● **Excerpt provided**:
++++++
Other or different system preferences, features, and applications may be used.

Learning without forgetting may refer to a reduction in forgetting (retaining more prior training than if no retention was trained) that allows some degree of forgetting, may refer to a maximum threshold of forgetting (e.g., incorrectly predicting less than 25%, 10%, etc. of old tasks) or minimum threshold of retention (e.g., correctly predicting at least 50%, 80%, etc. of old tasks), and/or may refer to training new tasks based on information (training data) from old tasks.

Model parameters may refer to weights of a neural network, hyper-parameters such as an activation function, or more generally to any other model parameters, or other explicit and implicit parameters.

Embodiments of the invention may be used to train models for various applications, such as, security, image event recognition, computer vision, virtual or augmented reality, speech recognition, text understanding, fraud detection, or other applications of deep learning. In the application of facial recognition, a device may use the model to efficiently perform facial recognition to trigger the device to unlock itself or a physical door when a match is detected. In the application of security, a security camera system may use the model to efficiently detect a security breach and sound an alarm or other security measure. In the application of autonomous driving, a vehicle computer may use the model to control driving operations, e.g., to steer away to avoid a detected object. In the application of fraud detection, an alarm system may use the model to detect, report and take action (e.g., send alarms) when fraud is detected.

Reference is made to FIG. 10, which schematically illustrates an exemplary system for training a machine learning model using incremental learning without forgetting that may be used with embodiments of the present invention. Computing device 100 may include a controller or computer processor 105 that may be, for example, a central processing unit processor (CPU), a chip or any suitable computing device, an operating system 115, a memory 120, a storage 130, input devices 135 and output devices 140 such as a computer display or monitor displaying for example a computer desktop system. Each data structure, programming code and/or equipment discussed herein may be or include, or may be executed by, a computing device such as included in FIG. 10, although various units among these may be combined into one computing device.

Operating system 115 may be or may include code to perform tasks involving coordination, scheduling, arbitration, or managing operation of computing device 100, for example, scheduling execution of programs. Memory 120 may be or may include, for example, a Random Access Memory (RAM), a read only memory (ROM), a Flash memory, a volatile or non-volatile memory, or other suitable memory units or storage units. Memory 120 may be or may include a plurality of different memory units. Memory 120 may store for example, instructions (e.g. code 125) to carry out a method as disclosed herein, and/or data such as low-level action data, output data, etc.
++++++
● **Entries shown**:

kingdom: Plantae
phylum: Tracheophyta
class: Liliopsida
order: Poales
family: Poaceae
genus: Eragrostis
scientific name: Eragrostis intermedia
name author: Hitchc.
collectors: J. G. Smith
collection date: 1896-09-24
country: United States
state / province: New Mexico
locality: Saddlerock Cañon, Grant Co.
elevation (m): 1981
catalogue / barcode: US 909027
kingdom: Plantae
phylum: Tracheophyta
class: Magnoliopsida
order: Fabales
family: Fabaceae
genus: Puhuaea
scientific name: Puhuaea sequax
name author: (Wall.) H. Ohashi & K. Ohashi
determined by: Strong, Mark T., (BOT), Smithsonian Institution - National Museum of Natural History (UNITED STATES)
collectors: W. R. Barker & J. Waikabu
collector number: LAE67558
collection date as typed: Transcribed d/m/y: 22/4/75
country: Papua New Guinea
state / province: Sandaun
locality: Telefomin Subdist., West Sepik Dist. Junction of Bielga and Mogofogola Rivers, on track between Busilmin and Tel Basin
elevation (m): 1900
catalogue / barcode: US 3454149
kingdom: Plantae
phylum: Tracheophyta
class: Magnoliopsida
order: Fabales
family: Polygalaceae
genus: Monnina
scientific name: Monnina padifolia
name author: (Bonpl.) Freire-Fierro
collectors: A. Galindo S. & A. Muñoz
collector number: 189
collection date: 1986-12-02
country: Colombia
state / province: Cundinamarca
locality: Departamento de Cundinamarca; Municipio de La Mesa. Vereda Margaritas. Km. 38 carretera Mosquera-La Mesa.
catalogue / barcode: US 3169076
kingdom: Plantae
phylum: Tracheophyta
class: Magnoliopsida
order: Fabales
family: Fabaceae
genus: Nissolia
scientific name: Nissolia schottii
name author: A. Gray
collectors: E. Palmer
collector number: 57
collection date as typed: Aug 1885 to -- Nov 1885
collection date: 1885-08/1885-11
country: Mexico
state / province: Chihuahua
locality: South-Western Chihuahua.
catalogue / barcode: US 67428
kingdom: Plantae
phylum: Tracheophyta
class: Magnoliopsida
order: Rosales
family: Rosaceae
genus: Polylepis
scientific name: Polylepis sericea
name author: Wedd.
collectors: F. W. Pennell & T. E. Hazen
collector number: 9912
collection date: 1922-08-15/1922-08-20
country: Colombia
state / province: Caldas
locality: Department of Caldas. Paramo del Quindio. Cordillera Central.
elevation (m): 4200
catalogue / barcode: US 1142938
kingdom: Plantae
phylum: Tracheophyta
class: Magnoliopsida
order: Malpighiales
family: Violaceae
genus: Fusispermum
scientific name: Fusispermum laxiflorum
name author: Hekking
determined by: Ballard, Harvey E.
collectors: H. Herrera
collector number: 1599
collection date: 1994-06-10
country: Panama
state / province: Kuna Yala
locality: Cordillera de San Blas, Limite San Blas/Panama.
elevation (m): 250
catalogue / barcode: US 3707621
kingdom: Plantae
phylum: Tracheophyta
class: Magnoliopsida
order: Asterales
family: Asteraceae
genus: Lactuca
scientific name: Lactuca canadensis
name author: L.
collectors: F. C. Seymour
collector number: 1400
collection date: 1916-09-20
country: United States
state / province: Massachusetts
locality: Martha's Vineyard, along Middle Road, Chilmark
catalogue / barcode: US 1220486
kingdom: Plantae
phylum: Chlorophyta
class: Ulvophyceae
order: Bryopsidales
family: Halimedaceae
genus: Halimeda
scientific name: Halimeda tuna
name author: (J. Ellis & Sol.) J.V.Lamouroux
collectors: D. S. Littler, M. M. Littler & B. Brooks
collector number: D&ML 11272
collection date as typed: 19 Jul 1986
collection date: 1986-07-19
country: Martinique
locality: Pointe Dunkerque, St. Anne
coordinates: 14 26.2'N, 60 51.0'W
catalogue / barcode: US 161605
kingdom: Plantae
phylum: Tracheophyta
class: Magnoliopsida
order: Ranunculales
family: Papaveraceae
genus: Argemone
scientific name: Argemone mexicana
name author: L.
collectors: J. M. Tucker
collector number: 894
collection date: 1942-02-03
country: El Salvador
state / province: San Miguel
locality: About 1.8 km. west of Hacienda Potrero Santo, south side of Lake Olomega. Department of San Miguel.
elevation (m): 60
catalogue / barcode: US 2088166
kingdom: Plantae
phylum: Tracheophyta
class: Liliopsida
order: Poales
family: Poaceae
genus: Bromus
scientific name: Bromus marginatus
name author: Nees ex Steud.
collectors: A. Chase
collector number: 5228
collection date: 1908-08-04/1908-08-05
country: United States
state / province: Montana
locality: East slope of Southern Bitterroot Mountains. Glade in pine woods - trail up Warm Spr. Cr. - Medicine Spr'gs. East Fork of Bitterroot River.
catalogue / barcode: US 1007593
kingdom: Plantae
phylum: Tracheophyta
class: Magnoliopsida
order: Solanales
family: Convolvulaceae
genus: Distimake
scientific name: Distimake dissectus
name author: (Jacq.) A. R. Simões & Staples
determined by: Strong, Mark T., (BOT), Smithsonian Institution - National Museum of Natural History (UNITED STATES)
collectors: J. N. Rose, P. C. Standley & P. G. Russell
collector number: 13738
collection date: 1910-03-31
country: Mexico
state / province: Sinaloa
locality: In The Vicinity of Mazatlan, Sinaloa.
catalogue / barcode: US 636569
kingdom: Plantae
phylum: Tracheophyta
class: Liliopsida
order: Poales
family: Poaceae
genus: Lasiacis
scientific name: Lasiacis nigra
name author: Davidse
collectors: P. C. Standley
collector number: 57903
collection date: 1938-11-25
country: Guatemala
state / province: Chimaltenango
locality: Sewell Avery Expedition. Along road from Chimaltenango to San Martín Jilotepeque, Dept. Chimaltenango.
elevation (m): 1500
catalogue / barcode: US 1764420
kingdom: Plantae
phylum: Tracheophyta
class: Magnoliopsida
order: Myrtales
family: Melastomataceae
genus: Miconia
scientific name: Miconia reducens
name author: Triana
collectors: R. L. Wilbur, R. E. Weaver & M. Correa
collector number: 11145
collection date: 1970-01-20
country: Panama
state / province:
++++++
● **Direction 1**: Duplicate part of the excerpt on learning without forgetting, beginning at the words "Learning without forgetting may" and stopping after "from old tasks.".
● **Direction 2**: According to the excerpt on learning without forgetting, what can a security camera system use the model to do?
● **Direction 3**: Please carry the excerpt on learning without forgetting further, picking up after its final sentence.
These items were gathered from a different source than the excerpt on learning without forgetting.

● **Exercise response 1**:
Learning without forgetting may refer to a reduction in forgetting (retaining more prior training than if no retention was trained) that allows some degree of forgetting, may refer to a maximum threshold of forgetting (e.g., incorrectly predicting less than 25%, 10%, etc. of old tasks) or minimum threshold of retention (e.g., correctly predicting at least 50%, 80%, etc. of old tasks), and/or may refer to training new tasks based on information (training data) from old tasks.

● **Exercise response 2**: Efficiently detect a security breach and sound an alarm or other security measure.

● **Exercise response 3**:
Executable code 125 may be any application, program, process, task or script. Executable code 125 may be executed by controller 105 possibly under control of operating system 115. For example, executable code 125 may be one or more applications performing methods as disclosed herein. In some embodiments, more than one computing device 100 or components of device 100 may be used. One or more processor(s) 105 may be configured to carry out embodiments of the present invention by for example executing software or code. Storage 130 may be or may include, for example, a hard disk drive, a floppy disk drive, a Compact Disk (CD) drive, a universal serial bus (USB) device or other suitable removable and/or fixed storage unit. Data described herein may be stored in a storage 130 and may be loaded from storage 130 into a memory 120 where it may be processed by controller 105.

Input devices 135 may be or may include a mouse, a keyboard, a touch screen or pad or any suitable input device or combination of devices. Output devices 140 may include one or more displays, speakers and/or any other suitable output devices or combination of output devices. Any applicable input/output (I/O) devices may be connected to computing device 100, for example, a wired or wireless network interface card (NIC), a modem, printer, a universal serial bus (USB) device or external hard drive may be included in input devices 135 and/or output devices 140.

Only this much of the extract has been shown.